Engineering
Building Real-Time Agent Memory
The architecture behind Parley's persistent memory layer — tradeoffs, failures, and what we landed on.

Emily Osei
Parley
Senior Technical Writer

Agent memory is often misunderstood as a storage problem. In reality, it is an attention problem: what should the system choose to remember, and when should it retrieve that information?
We initially experimented with a naive approach — storing everything the user says and retrieving it via semantic search. This quickly broke down. The system became noisy, inconsistent, and overconfident in irrelevant past context.
We rebuilt memory as a real-time decision layer embedded into execution.

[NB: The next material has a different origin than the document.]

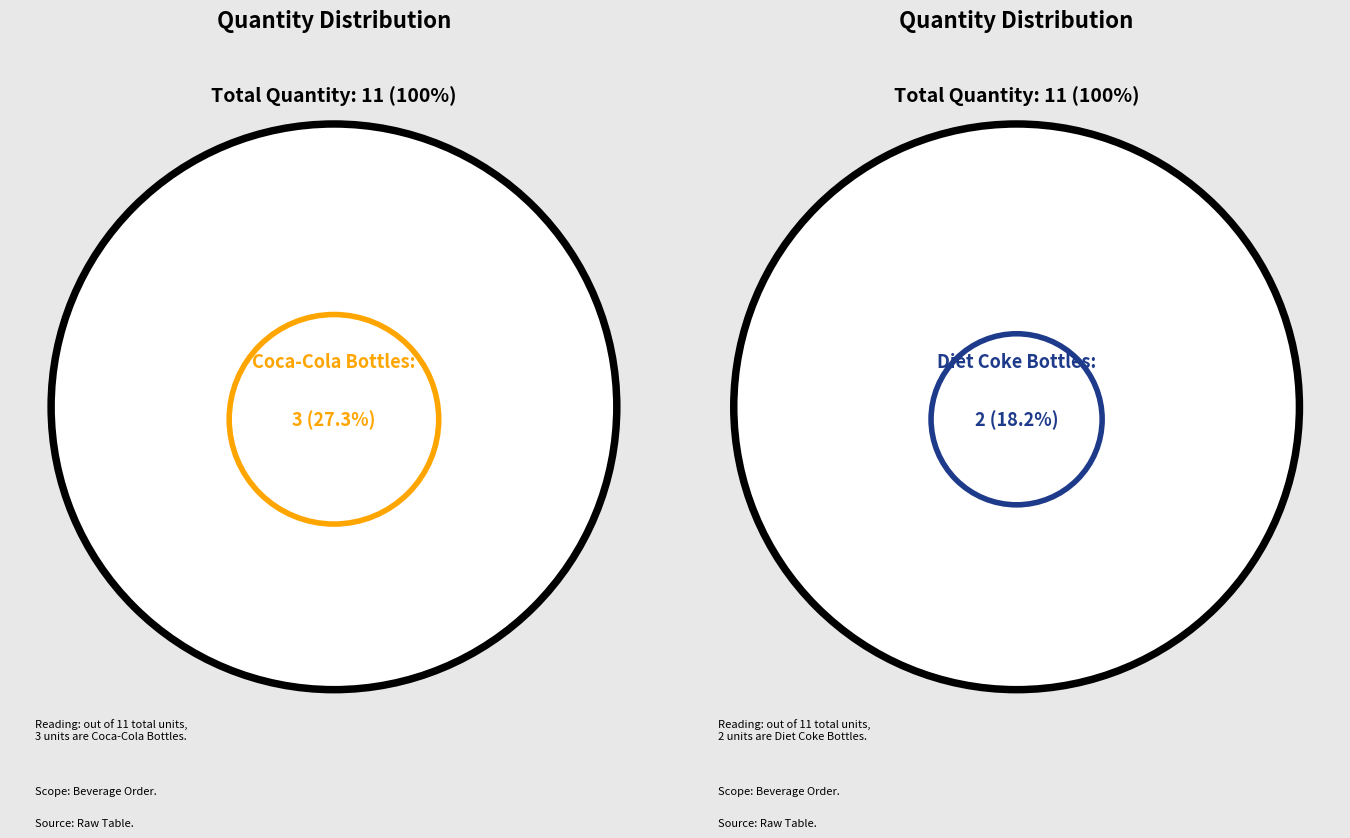

Does Coca-Cola Bottles represent more than half of the total?

No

The architecture is structured into three layers:
Short-term memory captures the immediate session context — what is happening right now, within a single interaction flow. This is highly volatile and often overwritten.
Mid-term memory stores working facts: temporary but reusable knowledge such as ongoing tasks, partial outputs, and intermediate decisions.
Long-term memory stores stable user preferences, recurring patterns, and durable facts that meaningfully influence future behavior.
The key innovation is not storage — it is retrieval prioritization.
Every memory candidate is scored based on:
relevance to current task
recency decay
confidence level
historical usefulness
contradiction risk with current context
We also learned that memory must be aggressively selective. Systems that “remember everything” tend to degrade because irrelevant context becomes indistinguishable from signal.
In production, the most important metric is not memory size — it is memory precision under pressure. A small, highly relevant memory store consistently outperforms large, noisy ones.